WORK ITEM:
Answer these three questions from the goroutine trace below:
1. How many minutes has goroutine 14 been in the semacquire state?
2. According to the trace's opening line, in which function can the lock not be acquired?
3. What line number does the trace give for mutex.go?

Can't sendPing because we can't acquire the lock in SetRead:

goroutine 14 [semacquire, 1356 minutes]:
sync.runtime_SemacquireMutex(0xc4202b7de4)
    /build/mts/release/sb-13687633/compcache/cayman_go/ob-6134445/linux64/lin64/src/runtime/sema.go:62 +0x34
sync.(*Mutex).Lock(0xc4202b7de0)
    /build/mts/release/sb-13687633/compcache/cayman_go/ob-6134445/linux64/lin64/src/sync/mutex.go:87 +0x9d
github.com/eclipse/paho%2emqtt%2egolang.(*timer).SetRead(0xc4202b7de0, 0x2540be401)
    /build/mts/release/sb-13687633/cayman_telegraf/telegraf/src/github.com/eclipse/paho.mqtt.golang/ping.go:126 +0x2d
github.com/eclipse/paho%2emqtt%2egolang.sendPing(0xc4202b7de0, 0xc4202b7e60, 0xc42019d880)

SUPPLIED MATERIAL:
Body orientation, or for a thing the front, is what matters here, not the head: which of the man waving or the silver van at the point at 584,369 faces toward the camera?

SOLUTION TO THE PROBLEM:
1. 1356 minutes
2. SetRead
3. 87